The ‘youth’ of today are often viewed as narcissistic, apathetic and lazy, not just in their lifestyle, but in their approach to politics. This idea is definitely wide spread, but being part of the ‘youth’ myself, I have to strongly disagree. I consider myself a very active political citizen and I do not think this is uncommon among many other young people.
To me, young people have very specific political agendas or views that are often not shared with older generations. One of the most prominent examples of this is gay marriage. According to galaxy research, from 2009-2012 64% of Australians in total support marriage equality and an exponential 81% of Australian’s aged 18-24 are in favour of marriage equality. For the younger generations who are more open-minded and accepting, favour of gay marriage equality is becoming expected – it is not a question of ‘if?’, it is a question of ‘when?’.
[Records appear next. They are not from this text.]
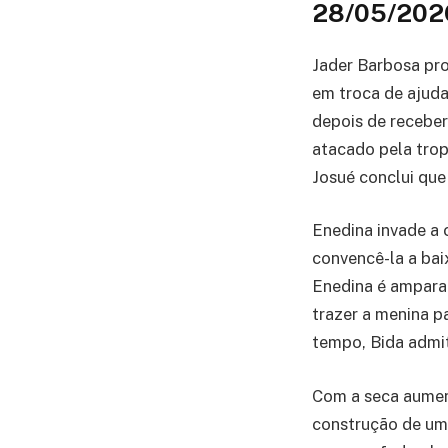
28/05/202
Jader Barbosa pro
em troca de ajuda
depois de recebe
atacado pela trop
Josué conclui que 
Enedina invade a 
convencê-la a bai
Enedina é amparad
trazer a menina p
tempo, Bida admit
Com a seca aument
construção de um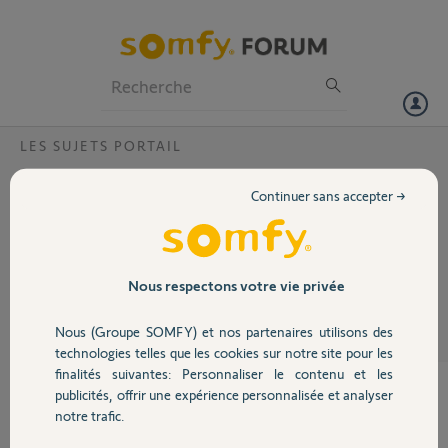
Particuliers
Professionnels
Forum
LES SUJETS PORTAIL
Volet
Problème sur motorisation Passeo 600 ?
Continuer sans accepter →
Le vantail s ouvre mais ne se ferme pas
Portail
Patrick R.
Garage
Nous respectons votre vie privée
il y a plus de 7 ans
Participer au fil de discussion
Nous (Groupe SOMFY) et nos partenaires utilisons des
Sécurité
technologies telles que les cookies sur notre site pour les
finalités suivantes: Personnaliser le contenu et les
publicités, offrir une expérience personnalisée et analyser
Domotique
notre trafic.
Bonjour Patrick,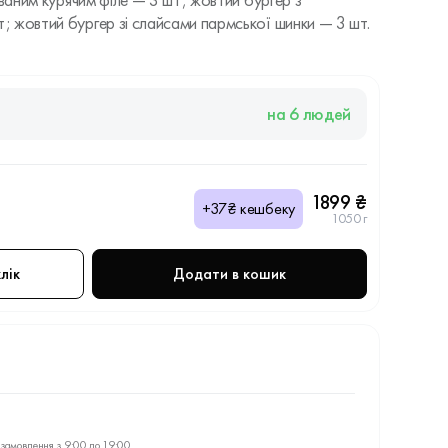
ованим курячим філе — 3 шт; жовтий бургер з
 жовтий бургер зі слайсами пармської шинки — 3 шт.
на 6 людей
1899 ₴
+37₴ кешбеку
1050 г
лік
Додати в кошик
замовлення з 9:00 до 19:00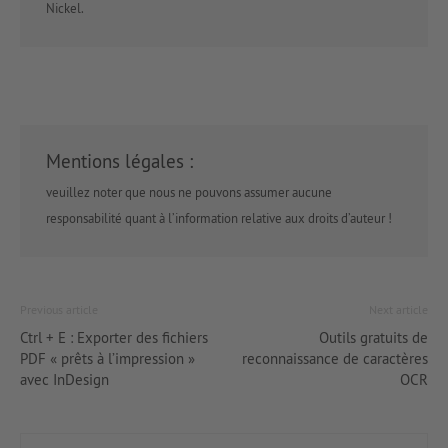
Nickel.
Mentions légales :
veuillez noter que nous ne pouvons assumer aucune
responsabilité quant à l’information relative aux droits d’auteur !
Previous article
Next article
Ctrl + E : Exporter des fichiers
Outils gratuits de
PDF « prêts à l’impression »
reconnaissance de caractères
avec InDesign
OCR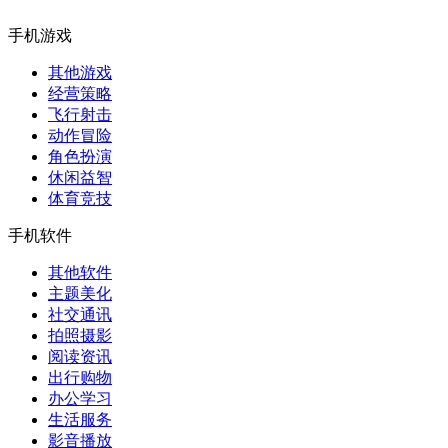
手机游戏
其他游戏
经营策略
飞行射击
动作冒险
角色扮演
休闲益智
体育竞技
手机软件
其他软件
主题美化
社交通讯
拍照摄影
阅读资讯
出行购物
办公学习
生活服务
影音播放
(Photo credit – Galaxy Research)
This is seen on a global scale. Young people becoming active in the fight for those in the LGBT community, both online and offline. Online examples of gay marriage ‘clictivism’ include Facebook groups, Twitter hashtag trends and tumblr accounts. Offline, things can become a lot more emotionally charged and youth become really invested. For example, university students in Minnesota, USA, took it upon themselves to fight a proposed constitutional ban on same-sex marriage – and the results were heart warming.
This video provides insight in to just how committed young people can become to a political cause when there is a shared focus. Young people bring with them passion, drive and relentless energy, and we are making changes. In the younger generations that are increasingly accepting of LGBT people, we have taken the issue of gay marriage upon us, as ours to fight for.
(Photo Credit – Shannon Vitiritti)
Young people are not politically silent. We care about our world and the conditions people live in, we care about our citizens who have been marginalised, and we care enough to fight for change.